(PROBLEM)
Each line from the start of the data below through the one containing "recolor: konewka [niebieski]" must be reproduced exactly.

Scene change data:
----

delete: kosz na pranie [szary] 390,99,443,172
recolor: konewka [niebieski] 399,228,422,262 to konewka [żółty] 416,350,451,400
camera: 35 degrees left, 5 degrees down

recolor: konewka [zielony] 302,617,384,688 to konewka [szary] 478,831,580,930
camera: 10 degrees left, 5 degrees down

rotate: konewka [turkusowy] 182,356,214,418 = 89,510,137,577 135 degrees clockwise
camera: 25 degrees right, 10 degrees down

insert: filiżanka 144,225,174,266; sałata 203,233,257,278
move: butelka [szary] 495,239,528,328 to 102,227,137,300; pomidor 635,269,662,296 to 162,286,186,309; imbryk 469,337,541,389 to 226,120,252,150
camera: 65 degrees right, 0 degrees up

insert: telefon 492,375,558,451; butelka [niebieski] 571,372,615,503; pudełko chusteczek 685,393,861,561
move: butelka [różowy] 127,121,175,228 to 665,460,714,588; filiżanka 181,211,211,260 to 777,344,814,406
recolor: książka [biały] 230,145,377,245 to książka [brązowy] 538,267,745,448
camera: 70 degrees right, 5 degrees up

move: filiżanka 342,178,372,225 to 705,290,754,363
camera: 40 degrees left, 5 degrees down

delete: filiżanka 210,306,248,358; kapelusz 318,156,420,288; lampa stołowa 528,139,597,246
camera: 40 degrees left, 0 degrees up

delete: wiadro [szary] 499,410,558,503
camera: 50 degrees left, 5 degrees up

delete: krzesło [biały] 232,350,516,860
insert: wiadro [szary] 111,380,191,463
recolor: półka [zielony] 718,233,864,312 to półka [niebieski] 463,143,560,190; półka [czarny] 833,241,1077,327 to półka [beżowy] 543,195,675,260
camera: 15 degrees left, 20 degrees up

----

(EXERCISE ANSWER)
delete: kosz na pranie [szary] 390,99,443,172
recolor: konewka [niebieski] 399,228,422,262 to konewka [żółty] 416,350,451,400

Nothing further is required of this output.